28.10.05 | This week, the Seniat reached new extremes and moved into new areas in its determination to mete out sanctions. It closed the daily newspaper El Impulso for 24 hours and fined it Bs.28.3 million for invoicing irregularities in 2002. It also, surprisingly, sanctioned PDVSA-Gas, an affiliate of the Venezuelan state-owned oil company, with fines of Bs.150 million for failing to comply with its tax obligations and with the closing of its administrative offices for 48 hours, besides notifying the company of a tax claim filed in connection with Bs.500 billion withheld in VAT and not handed over to the National Treasury.

While the amount of the claim for Bs.500 billion is the highest applied by the Seniat to date, the fine will have no major consequences because the money will stay in the family (read the public sector). The issue here is that the fact that PDVSA-Gas has issued unauthorized invoices, has failed to comply with buy-sell requirements, and has been behind with its tax obligations since 2001 confirms the wide held perception that PDVSA has become inefficient.

If the purpose of the sanction was to demonstrate that no one is beyond or is exempt from the sanctioning arm of the Seniat, then the point has been made. All companies, small, medium-sized or small, in whatever sector, and regardless of their type of business, can expect a tax audit. The Seniat will be knocking on their doors. It has become clear that this is inevitable.

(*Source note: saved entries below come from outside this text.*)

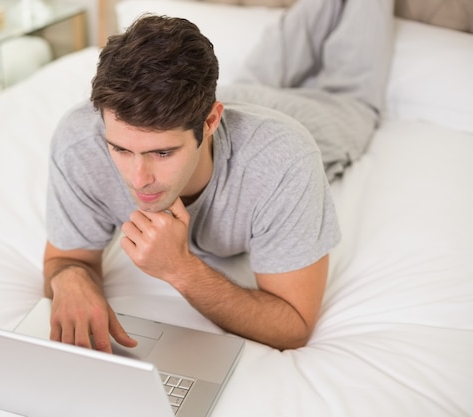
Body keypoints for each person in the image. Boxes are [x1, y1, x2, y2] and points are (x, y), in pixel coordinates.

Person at [43, 0, 394, 351]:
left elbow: (294, 325)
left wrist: (179, 268)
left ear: (210, 122)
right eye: (120, 149)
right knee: (276, 55)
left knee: (351, 92)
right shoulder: (81, 143)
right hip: (238, 96)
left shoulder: (284, 158)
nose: (138, 179)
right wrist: (70, 276)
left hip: (309, 119)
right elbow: (64, 260)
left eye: (162, 153)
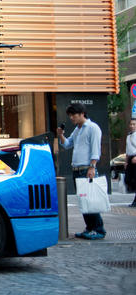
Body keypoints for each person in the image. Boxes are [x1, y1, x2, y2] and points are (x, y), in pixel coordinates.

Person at [57, 103, 106, 240]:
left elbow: (96, 149)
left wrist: (92, 166)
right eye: (70, 115)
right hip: (77, 169)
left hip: (86, 169)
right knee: (84, 201)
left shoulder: (92, 128)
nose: (71, 118)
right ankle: (89, 228)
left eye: (74, 115)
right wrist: (61, 135)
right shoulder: (77, 129)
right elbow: (67, 145)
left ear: (82, 113)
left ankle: (98, 229)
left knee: (90, 201)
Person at [125, 118, 136, 207]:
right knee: (128, 179)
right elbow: (127, 150)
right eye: (131, 124)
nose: (132, 126)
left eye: (134, 124)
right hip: (130, 159)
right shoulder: (128, 136)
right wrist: (126, 161)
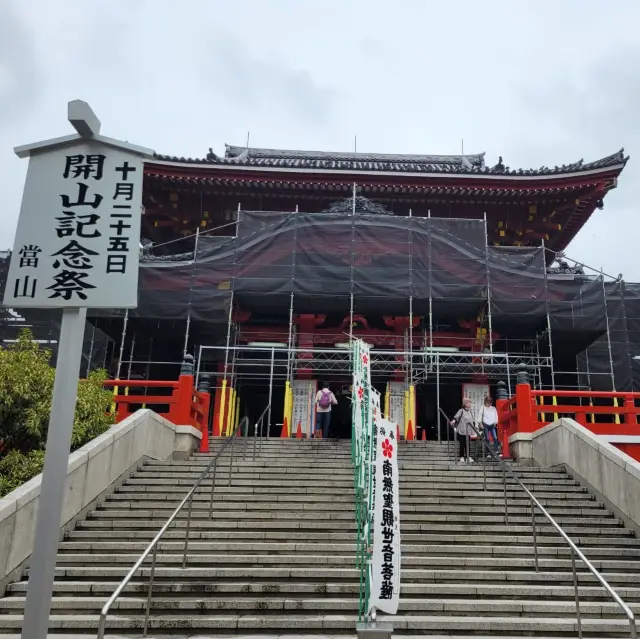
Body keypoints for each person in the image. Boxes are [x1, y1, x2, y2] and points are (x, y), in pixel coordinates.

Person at [451, 397, 475, 463]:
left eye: (470, 402)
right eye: (468, 402)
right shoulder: (461, 411)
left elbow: (472, 420)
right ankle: (461, 457)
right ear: (464, 404)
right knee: (462, 444)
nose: (469, 404)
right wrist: (453, 421)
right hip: (462, 430)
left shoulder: (470, 411)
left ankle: (468, 457)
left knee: (468, 444)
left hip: (468, 431)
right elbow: (456, 417)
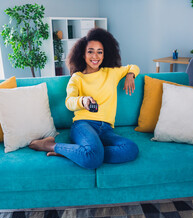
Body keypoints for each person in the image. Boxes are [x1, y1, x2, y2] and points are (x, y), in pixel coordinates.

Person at [29, 28, 140, 169]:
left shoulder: (112, 73)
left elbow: (134, 67)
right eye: (90, 51)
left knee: (131, 149)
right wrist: (83, 101)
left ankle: (77, 153)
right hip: (83, 125)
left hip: (106, 129)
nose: (95, 56)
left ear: (105, 55)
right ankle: (51, 145)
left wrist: (130, 74)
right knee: (93, 160)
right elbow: (69, 102)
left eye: (100, 52)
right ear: (82, 54)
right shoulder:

What worries VenEconomy about this “efficiency” on the part of the Seniat is that the vast majority of the closures are conducted without respecting the affected party’s right to defense and that the punishments are out of proportion to the infringements in question.

In most cases, a defect or mistake in just one invoice over a period of several tax years leads to the closing of the business. Closing stores and companies implies not only high economic costs but it also has a negative impact on the image of these concerns in the eyes of their customers, suppliers, and business associates.

What is most worrisome is that the Seniat’s “efficiency” is not limited to closing establishments and adverse publicity, there have also been cases of claims of tax irregularities being filed that have no legal basis, such as those filed against service contractors in the oil sector. These contractors were arbitrarily and illegally classified as “oil companies” and this classification was applied retroactively with the subsequent filing of multimillion tax claim. Worse even than these tax claims is the Executive’s threat to disqualify companies who defend themselves legally (those who take their cases to the competent courts of arbitration, for example) from taking part in bidding on future work projects. Efficiency without respect for the rule of law equals autocracy.

And for those who still admire this “efficiency” of the Seniat in its compulsive collection of taxes, suffice it to recall that Benito Mussolini managed to get the trains running on time.